→ ABOUT THIS TASK: Among the entries that follow, count the lines with the word "blue" and report the number by itself.

→ LISTED RECORDS:
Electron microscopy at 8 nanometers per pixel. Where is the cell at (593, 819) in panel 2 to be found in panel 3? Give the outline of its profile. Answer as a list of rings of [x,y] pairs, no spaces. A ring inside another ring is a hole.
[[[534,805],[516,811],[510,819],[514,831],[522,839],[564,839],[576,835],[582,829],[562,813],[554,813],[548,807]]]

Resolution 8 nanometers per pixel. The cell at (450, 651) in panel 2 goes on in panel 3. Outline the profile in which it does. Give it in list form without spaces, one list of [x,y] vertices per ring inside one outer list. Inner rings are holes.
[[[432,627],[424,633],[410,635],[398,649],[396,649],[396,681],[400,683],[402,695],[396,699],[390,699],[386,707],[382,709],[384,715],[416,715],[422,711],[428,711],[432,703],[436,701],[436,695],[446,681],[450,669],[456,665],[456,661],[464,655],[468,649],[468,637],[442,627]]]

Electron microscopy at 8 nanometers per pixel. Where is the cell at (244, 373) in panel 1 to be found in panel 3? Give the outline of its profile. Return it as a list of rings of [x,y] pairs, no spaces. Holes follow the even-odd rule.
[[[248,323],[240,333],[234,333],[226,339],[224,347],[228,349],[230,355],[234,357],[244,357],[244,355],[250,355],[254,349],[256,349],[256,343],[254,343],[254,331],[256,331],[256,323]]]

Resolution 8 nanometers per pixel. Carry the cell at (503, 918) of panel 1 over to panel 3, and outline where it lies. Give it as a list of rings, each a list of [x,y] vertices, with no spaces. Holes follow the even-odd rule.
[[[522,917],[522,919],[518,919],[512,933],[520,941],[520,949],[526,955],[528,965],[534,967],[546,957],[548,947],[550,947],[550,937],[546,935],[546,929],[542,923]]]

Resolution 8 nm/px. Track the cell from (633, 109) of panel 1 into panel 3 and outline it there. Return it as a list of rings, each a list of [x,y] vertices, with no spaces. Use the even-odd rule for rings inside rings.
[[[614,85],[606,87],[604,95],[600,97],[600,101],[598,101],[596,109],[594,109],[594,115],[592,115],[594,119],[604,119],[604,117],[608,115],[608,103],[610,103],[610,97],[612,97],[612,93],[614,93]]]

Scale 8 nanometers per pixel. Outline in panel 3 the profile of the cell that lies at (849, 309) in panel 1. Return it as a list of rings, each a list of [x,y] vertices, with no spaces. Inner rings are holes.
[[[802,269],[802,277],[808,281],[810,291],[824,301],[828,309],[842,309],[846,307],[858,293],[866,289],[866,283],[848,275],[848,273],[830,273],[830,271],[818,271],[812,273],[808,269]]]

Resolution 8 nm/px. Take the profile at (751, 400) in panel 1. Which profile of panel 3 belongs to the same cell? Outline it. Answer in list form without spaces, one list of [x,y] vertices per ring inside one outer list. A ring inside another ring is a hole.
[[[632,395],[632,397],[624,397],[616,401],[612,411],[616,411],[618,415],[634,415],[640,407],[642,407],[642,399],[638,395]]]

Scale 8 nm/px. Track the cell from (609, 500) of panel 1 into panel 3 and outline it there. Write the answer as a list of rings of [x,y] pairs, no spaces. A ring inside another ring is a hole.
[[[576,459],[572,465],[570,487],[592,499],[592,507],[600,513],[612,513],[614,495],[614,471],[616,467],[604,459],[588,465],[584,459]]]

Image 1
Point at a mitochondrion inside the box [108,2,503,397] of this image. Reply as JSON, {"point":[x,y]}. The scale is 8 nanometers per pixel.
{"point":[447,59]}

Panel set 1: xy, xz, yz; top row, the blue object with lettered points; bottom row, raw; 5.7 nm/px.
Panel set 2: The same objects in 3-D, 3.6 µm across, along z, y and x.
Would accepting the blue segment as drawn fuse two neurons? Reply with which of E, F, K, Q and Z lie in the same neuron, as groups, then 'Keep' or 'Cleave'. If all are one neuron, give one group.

→ YOUR SOLUTION: 2